1. GLS Library String and Character Termination

The GLS library functions are intended to be used in many different contexts. In particular, some APIs that programmers will use along with the GLS library assume that all character strings are terminated with a null character, others assume that each string consists of a pointer and length which indicates the number of bytes in the string. The GLS library is intended to be used with both.

Therefore, each of the GLS library functions that take a string argument allow you to pass them either a null-terminated string, or a string whose end is determined by the separate length that you pass them.

Multi-Byte Character String Termination

Each multi-byte character string that is passed to a GLS library function is represented by two arguments,
  ..., mbs, mbs_byte_length, ...
If mbs_byte_length is the value IFX_GL_NULL then the function will assume that mbs is a null-terminated string; otherwise the function assumes that mbs_byte_length is the number of bytes in the multi-byte character string. The null-terminator of a multi-byte string consists of one byte whose value is zero.

Multi-byte character strings which are not null-terminated are called length-terminated multi-byte strings and can contain null characters, but these null characters do not indicate the end of the string.

If mbs_byte_length is neither IFX_GL_NULL nor greater than or equal to zero, then the function gives the IFX_GL_PARAMERR error.

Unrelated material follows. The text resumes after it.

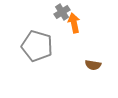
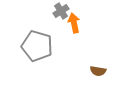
gray cross: moved 1 px left, 1 px up
brown semicircle: moved 5 px right, 6 px down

Multi-Byte Character Termination

Many GLS library functions operate on just one multi-byte character. Each multi-byte character that is passed to a GLS library function is represented by two arguments,
  ..., mb, mb_byte_limit, ...
If mb_byte_limit is IFX_GL_NO_LIMIT then the function will read as many bytes as necessary from mb to form a complete character; otherwise, it will not read more than mb_byte_limit bytes from mb when trying to form a complete character.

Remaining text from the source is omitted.